Es fehlt an einem sachlichen Grund dafür, dass durch § 211 MinroG Personen, die sich rechtswidrig verhalten haben, indem sie in Bergbaugebieten Bauten errichtet haben, ohne hiefür die Bewilligung nach § 153 MinroG eingeholt zu haben, vom Gesetzgeber besser gestellt werden als jene, die in Übereinstimmung mit der Rechtsordnung auf eine konsenslose Bauführung verzichtet haben. (Vgl. zur ähnlichen Rechtslage betreffend den Versuch einer nachträglichen gesetzlichen Sanierung baurechtlich konsenslos errichteter Bauten VfSlg. 14.681/1996, 14.763/1997 und 15.441/1999.) Dazu tritt der Umstand, dass auch für Bauten, für welche die bergrechtliche Baubewilligung gemäß § 156 MinroG (bzw. gemäß seiner Vorgängerbestimmung im Berggesetz 1975) zu versagen gewesen wäre, weil durch die Errichtung der Bauten in Bergbaugebieten Gewinnungs- oder Speichertätigkeit verhindert oder erheblich erschwert wird oder weil eine wesentliche Veränderung des Baus durch Bodenverformungen nicht ausgeschlossen werden kann, die Bewilligung kraft § 211 MinroG als erteilt gilt. Die - schon mangels bergrechtlicher Baubewilligung rechtswidrige - faktische Errichtung eines Bauwerkes innerhalb eines Bergbaugebietes (bis ) kann die durch § 211 MinroG bewirkte Fiktion der Bewilligung keinesfalls rechtfertigen, wenn diese mangels Vorliegens der beschriebenen gesetzlichen Voraussetzungen zu versagen gewesen wäre. Der Umstand, dass "vielfach nicht erkannt" worden war, dass eine Baulichkeit "innerhalb der Begrenzung eines Bergbaugebietes ... errichtet worden" ist [so die bei Rossmann, Mineralrohstoffgesetz (1999), 343 f., zitierten Erl. zur RV 1428 BlgNR XX. GP], also die Absicht der gesetzlichen Sanierung ursprünglich nicht wahrgenommener Bewilligungspflichten, kann keine ausreichende sachliche Rechtfertigung dafür bilden, dass auch in den Fällen, in denen eine Baubewilligung kraft § 156 MinroG zu versagen gewesen wäre, diese nunmehr trotz weiter bestehenden Mangels der materiellen gesetzlichen Voraussetzungen rechtskräftig als erteilt gilt.
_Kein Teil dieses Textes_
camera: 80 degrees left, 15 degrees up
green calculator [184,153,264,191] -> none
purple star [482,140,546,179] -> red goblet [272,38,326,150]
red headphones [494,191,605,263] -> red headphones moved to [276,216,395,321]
Die erstmalige Wortfolge "Bauten und andere" in § 211 erster Satz MinroG war daher wegen Widerspruchs zum Gleichheitssatz als verfassungswidrig aufzuheben. Im Lichte der vorstehenden Begründung der Aufhebung wird § 211 MinroG nunmehr in der Weise anzuwenden sein, dass unter den im ersten Satz des § 211 MinroG verbleibenden Begriff "Anlagen" nicht Bauten (iS von Gebäuden) zu subsumieren sind; ein solches Verständnis ergibt sich auch daraus, dass im übrigen Text des § 211 MinroG ausdrücklich auf "Bauten" und (demgegenüber) "andere Anlagen" Bezug genommen wird.
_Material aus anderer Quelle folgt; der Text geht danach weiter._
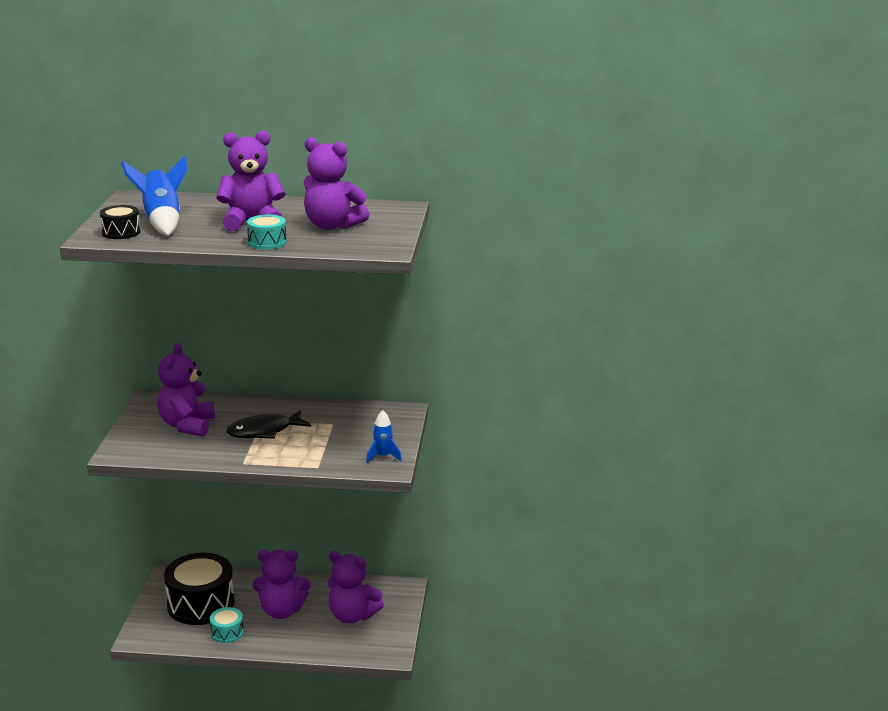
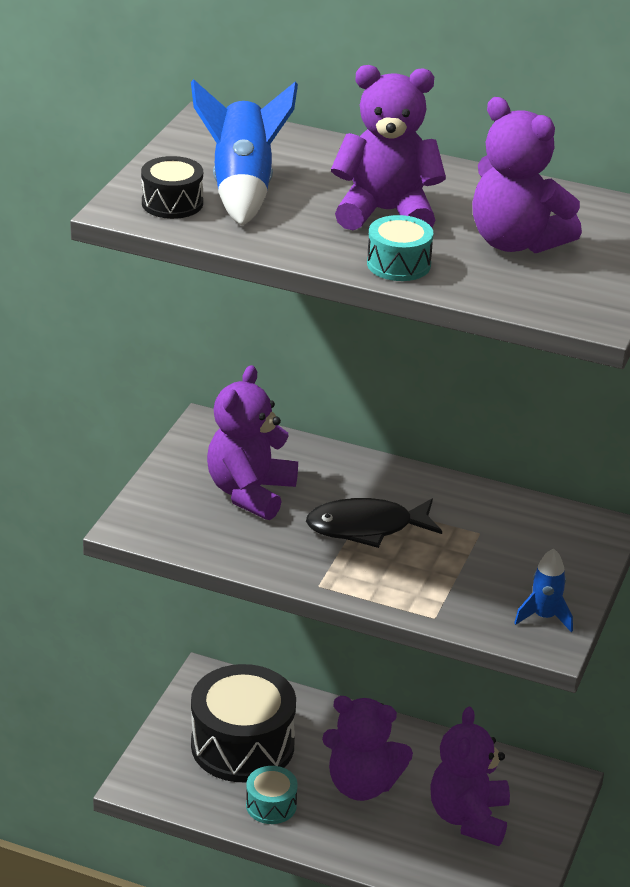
camera: 15 degrees right, 10 degrees up
purple teddy bear [328,551,384,623] -> purple teddy bear turned 60 degrees clockwise [430,707,510,846]

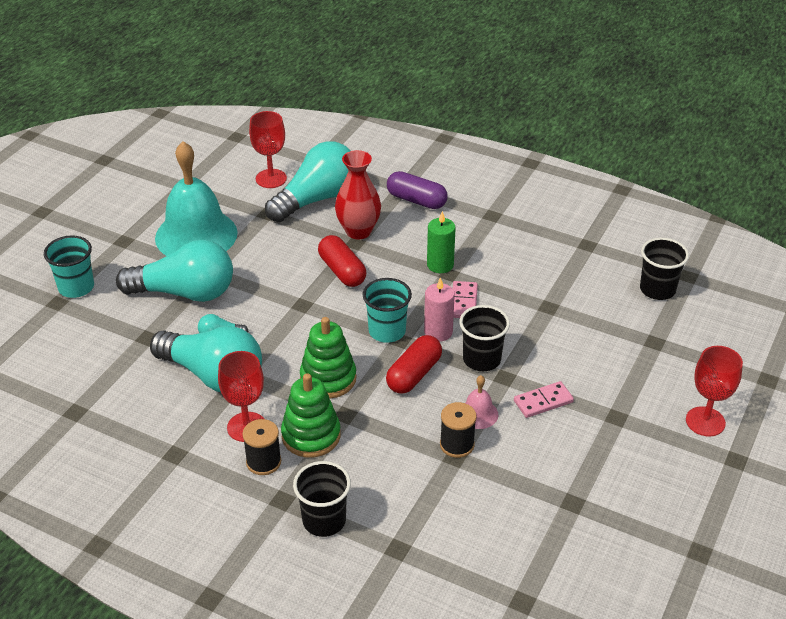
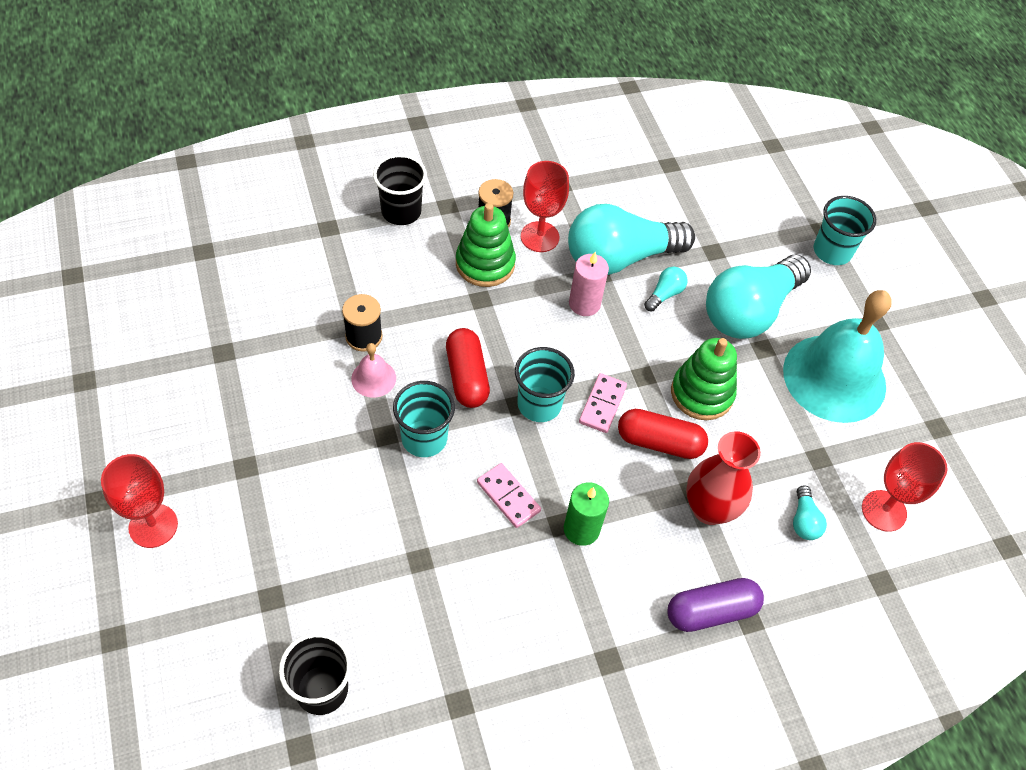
camera: 130 degrees right, 15 degrees up
turquoise light bulb [265,141,351,222] -> turquoise light bulb [793,485,827,540], size x0.40
green stacking toy [300,317,356,398] -> green stacking toy moved to [671,338,737,420]
pink candle [424,277,455,342] -> pink candle moved to [569,252,609,316]
black cup [459,305,510,371] -> turquoise cup [393,381,455,457]
pink domino [514,381,574,418] -> pink domino moved to [579,373,627,433]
Angesichts dieses Verfahrensergebnisses erübrigte es sich für den Verfassungsgerichtshof, auf seine sonstigen, im Prüfungsbeschluss vom zu B725/01 aufgeworfenen gleichheitsrechtlichen Bedenken einzugehen, zumal diese seit der Novelle zum MinroG BGBl. I 21/2002 für die Zukunft als überholt erscheinen.

V. 1. Von der Bestimmung einer Frist für das Außer-Kraft-Treten der aufgehobenen Wortfolge hat der Verfassungsgerichtshof abgesehen. Es ist kein Grund ersichtlich, Personen, die sich gesetzwidrig verhalten haben, länger gegenüber Personen zu privilegieren, die in Übereinstimmung mit der Rechtslage von einer konsenslosen Bauführung Abstand genommen haben. Auch die Bundesregierung hat davon abgesehen, einen Umstand ins Treffen zu führen, der für die Bestimmung einer solchen Frist gesprochen hätte.
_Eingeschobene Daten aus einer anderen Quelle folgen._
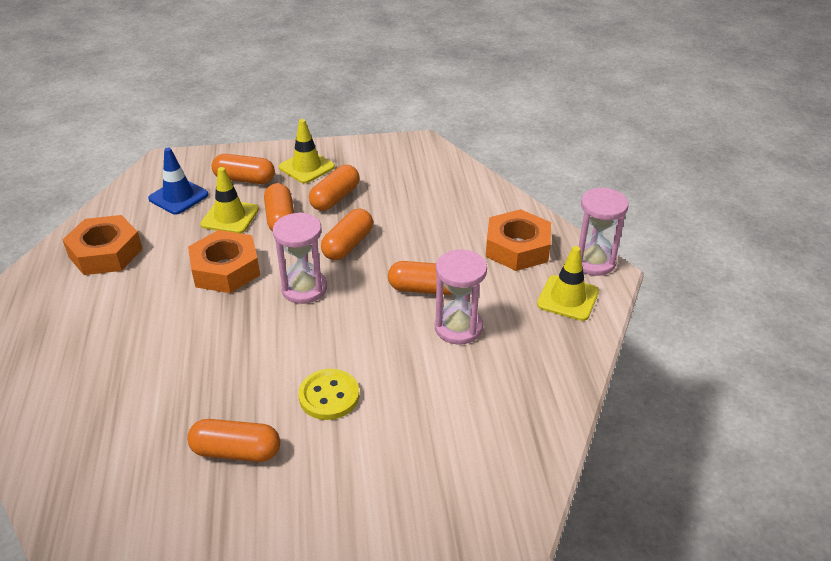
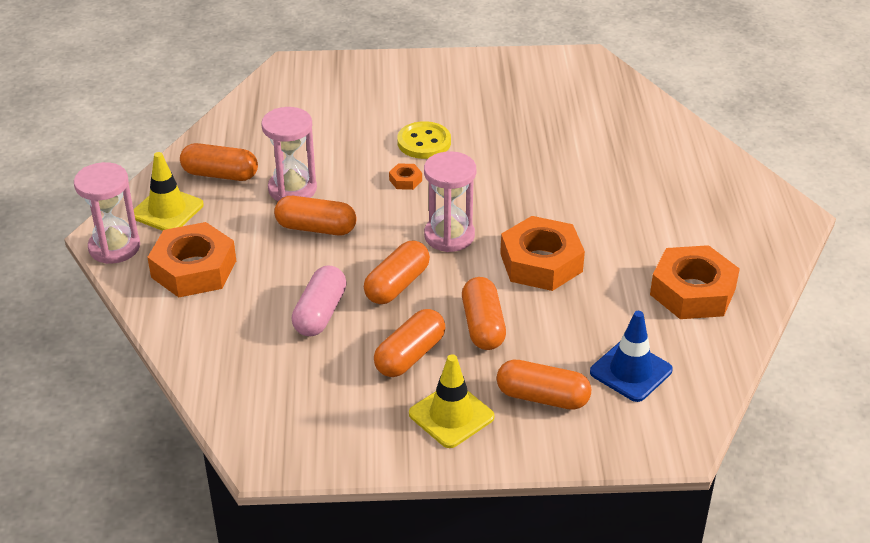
camera: 175 degrees left, 0 degrees up
orange capsule [187,419,280,462] -> orange capsule moved to [180,143,258,181]
yellow traffic cone [201,167,259,233] -> none
none -> pink capsule [291,265,346,336]
none -> orange nut [389,163,422,190]

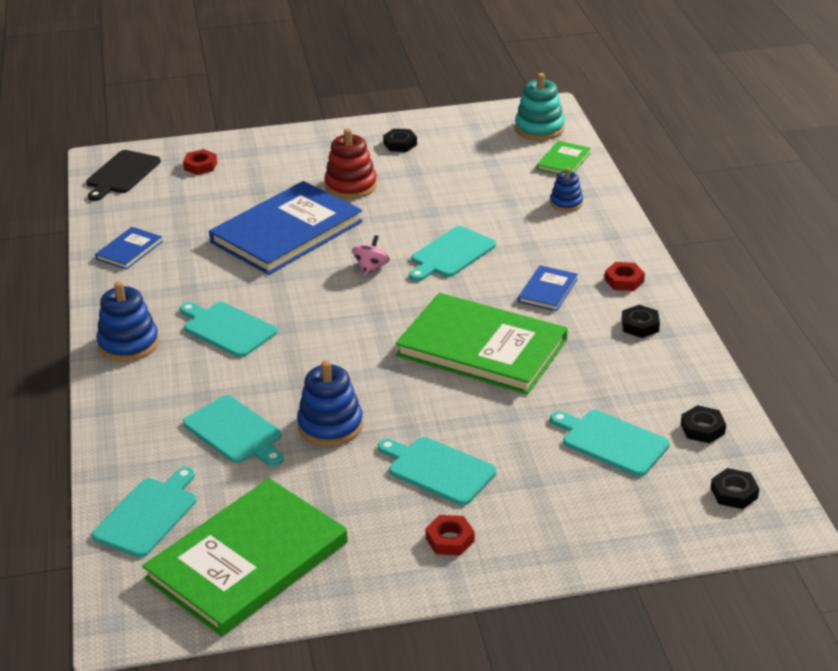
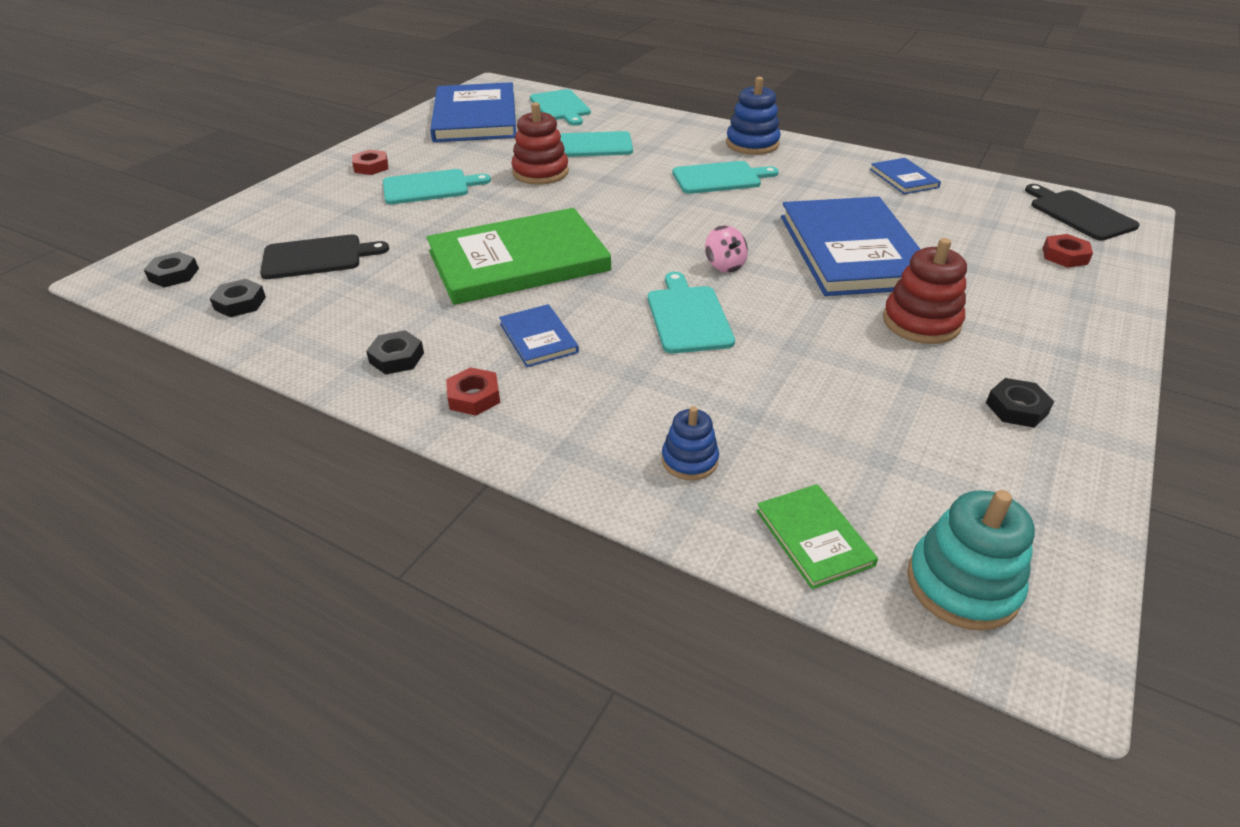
camera: 130 degrees right, 5 degrees up
green book [142,478,348,637] -> blue book [430,82,516,142]
blue stacking toy [297,360,363,446] -> red stacking toy [511,102,569,185]
turquoise cutting board [550,410,670,477] -> black cutting board [260,234,389,279]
2. Die Verpflichtung des Bundeskanzlers zur unverzüglichen Kundmachung erfließt aus Art 140 Abs 5 erster Satz B-VG und § 64 Abs 2 VfGG iVm § 2 Abs 1 Z 4 BGBlG.

VI. Diese Entscheidung konnte gemäß § 19 Abs 4 erster Satz VfGG ohne mündliche Verhandlung in nichtöffentlicher Sitzung beschlossen werden.